TASK REQUIREMENTS » Copy out, word for word, the lines from the start of the data below through the line containing "Where are all", and no others.

════════════════

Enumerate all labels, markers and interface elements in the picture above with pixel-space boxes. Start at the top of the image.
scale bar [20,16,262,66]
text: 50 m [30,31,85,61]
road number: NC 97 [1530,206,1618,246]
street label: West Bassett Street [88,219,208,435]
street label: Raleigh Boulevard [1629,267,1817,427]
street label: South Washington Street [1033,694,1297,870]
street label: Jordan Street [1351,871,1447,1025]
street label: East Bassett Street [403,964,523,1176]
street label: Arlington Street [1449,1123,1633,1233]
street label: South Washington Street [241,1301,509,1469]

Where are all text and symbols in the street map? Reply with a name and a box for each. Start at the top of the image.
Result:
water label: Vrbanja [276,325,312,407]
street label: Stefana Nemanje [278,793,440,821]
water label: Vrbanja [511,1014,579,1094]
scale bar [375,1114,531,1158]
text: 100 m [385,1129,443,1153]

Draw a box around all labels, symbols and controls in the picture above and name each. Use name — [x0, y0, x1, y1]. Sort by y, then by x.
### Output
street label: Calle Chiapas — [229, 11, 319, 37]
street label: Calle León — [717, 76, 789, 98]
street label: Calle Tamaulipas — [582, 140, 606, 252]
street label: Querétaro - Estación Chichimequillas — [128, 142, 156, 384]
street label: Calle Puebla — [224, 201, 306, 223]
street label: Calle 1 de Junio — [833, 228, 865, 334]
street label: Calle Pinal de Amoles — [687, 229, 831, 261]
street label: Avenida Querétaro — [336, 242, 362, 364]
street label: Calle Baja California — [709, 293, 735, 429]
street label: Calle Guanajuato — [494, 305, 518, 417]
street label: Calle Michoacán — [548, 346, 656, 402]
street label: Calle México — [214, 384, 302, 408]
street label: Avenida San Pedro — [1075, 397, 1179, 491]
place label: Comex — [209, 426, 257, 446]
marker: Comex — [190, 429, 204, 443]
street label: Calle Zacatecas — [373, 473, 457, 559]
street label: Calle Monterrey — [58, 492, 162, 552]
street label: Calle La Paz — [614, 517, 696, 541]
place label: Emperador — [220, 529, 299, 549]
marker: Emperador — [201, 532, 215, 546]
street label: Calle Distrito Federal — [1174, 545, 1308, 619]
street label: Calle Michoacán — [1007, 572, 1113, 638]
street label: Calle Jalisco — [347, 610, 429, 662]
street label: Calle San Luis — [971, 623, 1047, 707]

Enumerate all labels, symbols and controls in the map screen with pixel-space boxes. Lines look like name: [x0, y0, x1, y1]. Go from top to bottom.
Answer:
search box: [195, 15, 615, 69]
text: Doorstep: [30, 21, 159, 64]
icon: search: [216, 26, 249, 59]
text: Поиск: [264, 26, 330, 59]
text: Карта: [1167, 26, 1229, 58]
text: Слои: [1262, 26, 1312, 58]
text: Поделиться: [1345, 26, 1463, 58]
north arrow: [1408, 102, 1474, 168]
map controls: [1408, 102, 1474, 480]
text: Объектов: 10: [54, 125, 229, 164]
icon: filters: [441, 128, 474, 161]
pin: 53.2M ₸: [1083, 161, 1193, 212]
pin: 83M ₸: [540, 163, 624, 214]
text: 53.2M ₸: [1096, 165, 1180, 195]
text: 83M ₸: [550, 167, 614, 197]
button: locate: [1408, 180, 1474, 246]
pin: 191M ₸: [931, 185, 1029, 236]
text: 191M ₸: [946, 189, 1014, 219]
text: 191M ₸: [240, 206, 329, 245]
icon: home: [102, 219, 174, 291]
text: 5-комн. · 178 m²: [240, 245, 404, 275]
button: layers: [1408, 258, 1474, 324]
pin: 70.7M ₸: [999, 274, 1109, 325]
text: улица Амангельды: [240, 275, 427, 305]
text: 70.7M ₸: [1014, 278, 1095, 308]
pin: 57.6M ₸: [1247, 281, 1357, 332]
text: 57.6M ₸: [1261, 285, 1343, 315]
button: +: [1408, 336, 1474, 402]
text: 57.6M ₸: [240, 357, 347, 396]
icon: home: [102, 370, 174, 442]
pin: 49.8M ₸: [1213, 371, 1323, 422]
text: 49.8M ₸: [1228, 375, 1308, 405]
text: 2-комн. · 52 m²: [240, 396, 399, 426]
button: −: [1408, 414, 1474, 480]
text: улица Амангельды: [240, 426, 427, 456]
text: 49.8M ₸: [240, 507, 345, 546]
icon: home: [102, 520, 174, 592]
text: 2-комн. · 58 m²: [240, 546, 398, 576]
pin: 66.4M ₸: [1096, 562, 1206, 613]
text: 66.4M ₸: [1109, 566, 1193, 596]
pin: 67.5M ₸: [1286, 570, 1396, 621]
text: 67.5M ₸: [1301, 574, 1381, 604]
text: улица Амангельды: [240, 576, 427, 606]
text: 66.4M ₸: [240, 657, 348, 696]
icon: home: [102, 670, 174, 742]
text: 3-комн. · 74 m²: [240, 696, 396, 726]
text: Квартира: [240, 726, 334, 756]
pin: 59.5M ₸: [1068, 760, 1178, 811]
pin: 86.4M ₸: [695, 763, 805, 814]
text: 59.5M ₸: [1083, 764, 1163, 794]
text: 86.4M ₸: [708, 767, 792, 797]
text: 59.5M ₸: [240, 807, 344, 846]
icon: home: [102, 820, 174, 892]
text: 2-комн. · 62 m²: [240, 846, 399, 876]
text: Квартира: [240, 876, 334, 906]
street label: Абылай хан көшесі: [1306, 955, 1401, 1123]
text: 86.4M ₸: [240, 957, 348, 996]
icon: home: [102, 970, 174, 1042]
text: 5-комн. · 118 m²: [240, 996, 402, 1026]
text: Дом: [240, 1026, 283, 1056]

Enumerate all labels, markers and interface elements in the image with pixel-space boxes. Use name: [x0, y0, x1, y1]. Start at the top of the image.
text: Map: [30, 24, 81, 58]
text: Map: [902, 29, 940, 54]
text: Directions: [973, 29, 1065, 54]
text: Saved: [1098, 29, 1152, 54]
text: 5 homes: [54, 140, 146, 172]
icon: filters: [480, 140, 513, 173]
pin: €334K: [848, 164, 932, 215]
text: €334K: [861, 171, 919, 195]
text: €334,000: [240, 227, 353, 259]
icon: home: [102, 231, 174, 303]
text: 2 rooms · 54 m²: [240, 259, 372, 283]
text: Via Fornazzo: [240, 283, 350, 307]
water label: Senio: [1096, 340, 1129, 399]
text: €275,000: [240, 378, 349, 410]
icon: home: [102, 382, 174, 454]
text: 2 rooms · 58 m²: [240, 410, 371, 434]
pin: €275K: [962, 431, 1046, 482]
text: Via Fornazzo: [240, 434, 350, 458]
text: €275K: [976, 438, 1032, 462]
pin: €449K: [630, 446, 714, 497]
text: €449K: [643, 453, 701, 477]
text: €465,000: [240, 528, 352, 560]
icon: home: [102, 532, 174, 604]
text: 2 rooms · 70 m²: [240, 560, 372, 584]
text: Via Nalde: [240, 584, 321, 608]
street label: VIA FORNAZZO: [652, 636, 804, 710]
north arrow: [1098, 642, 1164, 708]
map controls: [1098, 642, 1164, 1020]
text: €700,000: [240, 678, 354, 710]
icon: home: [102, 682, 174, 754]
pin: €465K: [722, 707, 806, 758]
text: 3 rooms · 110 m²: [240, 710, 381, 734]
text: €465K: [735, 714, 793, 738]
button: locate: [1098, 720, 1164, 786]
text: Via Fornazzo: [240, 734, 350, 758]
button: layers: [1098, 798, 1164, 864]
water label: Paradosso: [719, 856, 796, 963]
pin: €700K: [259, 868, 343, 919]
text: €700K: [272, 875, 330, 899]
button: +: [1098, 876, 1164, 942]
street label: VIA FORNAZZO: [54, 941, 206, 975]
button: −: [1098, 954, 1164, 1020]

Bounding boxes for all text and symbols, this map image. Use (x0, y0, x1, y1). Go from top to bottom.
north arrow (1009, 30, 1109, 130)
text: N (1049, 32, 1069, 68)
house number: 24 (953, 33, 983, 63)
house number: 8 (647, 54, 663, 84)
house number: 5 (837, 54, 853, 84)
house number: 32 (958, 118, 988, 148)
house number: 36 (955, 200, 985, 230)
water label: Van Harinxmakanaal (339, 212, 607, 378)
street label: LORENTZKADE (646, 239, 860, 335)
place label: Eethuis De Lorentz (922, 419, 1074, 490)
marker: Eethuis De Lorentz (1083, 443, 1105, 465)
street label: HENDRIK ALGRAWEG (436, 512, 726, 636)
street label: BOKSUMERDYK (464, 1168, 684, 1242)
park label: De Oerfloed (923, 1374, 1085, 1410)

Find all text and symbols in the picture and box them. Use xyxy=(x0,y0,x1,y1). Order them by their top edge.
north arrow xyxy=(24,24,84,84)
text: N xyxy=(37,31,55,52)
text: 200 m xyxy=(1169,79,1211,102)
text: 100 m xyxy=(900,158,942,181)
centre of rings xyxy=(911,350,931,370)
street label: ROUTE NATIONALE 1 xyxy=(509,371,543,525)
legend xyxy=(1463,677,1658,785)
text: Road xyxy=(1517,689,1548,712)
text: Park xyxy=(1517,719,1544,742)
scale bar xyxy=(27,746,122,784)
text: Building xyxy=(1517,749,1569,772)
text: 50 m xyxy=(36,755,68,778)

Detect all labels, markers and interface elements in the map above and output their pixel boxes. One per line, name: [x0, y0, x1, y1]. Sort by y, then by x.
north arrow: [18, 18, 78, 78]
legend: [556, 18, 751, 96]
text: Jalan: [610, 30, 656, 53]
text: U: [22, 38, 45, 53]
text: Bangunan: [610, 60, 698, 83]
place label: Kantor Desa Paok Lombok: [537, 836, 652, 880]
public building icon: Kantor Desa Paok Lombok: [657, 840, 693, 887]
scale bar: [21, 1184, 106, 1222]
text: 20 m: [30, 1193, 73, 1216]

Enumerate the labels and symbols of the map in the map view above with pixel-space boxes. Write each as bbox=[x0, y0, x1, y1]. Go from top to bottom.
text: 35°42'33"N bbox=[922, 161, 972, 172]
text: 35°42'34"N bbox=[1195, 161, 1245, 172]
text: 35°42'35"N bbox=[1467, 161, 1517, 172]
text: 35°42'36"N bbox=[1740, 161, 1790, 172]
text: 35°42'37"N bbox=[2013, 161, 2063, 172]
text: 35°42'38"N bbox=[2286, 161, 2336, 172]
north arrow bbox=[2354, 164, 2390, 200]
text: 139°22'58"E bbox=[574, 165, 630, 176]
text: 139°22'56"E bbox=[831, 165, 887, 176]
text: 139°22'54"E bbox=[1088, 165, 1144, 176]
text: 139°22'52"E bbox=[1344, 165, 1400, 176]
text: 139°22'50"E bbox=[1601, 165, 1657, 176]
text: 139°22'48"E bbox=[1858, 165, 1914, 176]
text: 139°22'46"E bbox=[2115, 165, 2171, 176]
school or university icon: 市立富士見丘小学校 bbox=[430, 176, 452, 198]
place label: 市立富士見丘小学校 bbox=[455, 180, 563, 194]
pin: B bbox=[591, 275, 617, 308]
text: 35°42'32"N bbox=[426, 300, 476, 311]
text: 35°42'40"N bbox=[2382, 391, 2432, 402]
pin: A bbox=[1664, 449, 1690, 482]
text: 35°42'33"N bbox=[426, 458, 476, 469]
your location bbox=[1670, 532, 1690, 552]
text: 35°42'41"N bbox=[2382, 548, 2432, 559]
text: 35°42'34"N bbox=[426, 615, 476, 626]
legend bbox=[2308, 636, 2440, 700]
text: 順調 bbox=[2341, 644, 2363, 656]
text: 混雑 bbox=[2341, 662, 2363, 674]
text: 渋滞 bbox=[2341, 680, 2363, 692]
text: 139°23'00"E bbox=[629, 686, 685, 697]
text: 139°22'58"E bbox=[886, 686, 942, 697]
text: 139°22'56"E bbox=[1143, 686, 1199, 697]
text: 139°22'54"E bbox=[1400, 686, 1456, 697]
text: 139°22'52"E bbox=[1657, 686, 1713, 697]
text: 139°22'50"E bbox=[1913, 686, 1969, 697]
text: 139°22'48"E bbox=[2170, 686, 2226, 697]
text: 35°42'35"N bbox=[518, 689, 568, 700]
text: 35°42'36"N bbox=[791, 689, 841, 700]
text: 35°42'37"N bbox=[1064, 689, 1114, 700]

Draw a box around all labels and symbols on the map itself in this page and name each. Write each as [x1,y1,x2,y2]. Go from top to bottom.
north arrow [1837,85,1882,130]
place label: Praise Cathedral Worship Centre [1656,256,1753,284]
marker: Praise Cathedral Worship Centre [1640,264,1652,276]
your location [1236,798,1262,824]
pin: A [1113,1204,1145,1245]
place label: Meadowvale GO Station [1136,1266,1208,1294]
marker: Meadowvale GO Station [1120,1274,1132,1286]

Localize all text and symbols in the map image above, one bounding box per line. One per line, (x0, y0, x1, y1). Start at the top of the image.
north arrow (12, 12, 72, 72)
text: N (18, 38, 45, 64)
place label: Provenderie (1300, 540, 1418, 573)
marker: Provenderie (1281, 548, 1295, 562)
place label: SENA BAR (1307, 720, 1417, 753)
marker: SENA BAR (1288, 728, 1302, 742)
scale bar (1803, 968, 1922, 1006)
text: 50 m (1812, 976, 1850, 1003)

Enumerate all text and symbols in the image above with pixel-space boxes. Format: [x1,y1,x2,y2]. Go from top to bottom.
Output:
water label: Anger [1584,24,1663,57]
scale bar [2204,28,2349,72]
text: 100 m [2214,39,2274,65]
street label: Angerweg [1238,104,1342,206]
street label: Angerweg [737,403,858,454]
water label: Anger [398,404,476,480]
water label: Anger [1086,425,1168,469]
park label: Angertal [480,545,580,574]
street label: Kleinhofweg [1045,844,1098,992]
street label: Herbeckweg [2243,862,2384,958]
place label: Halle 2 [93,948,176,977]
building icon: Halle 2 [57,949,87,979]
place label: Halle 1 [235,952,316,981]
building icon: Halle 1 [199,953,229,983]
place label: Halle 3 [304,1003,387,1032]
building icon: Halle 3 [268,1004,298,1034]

════════════════

RESPONSE TO THIS EXERCISE »
Enumerate all labels, markers and interface elements in the picture above with pixel-space boxes. Start at the top of the image.
scale bar [20,16,262,66]
text: 50 m [30,31,85,61]
road number: NC 97 [1530,206,1618,246]
street label: West Bassett Street [88,219,208,435]
street label: Raleigh Boulevard [1629,267,1817,427]
street label: South Washington Street [1033,694,1297,870]
street label: Jordan Street [1351,871,1447,1025]
street label: East Bassett Street [403,964,523,1176]
street label: Arlington Street [1449,1123,1633,1233]
street label: South Washington Street [241,1301,509,1469]

Where are all text and symbols in the street map? Reply with a name and a box for each. Start at the top of the image.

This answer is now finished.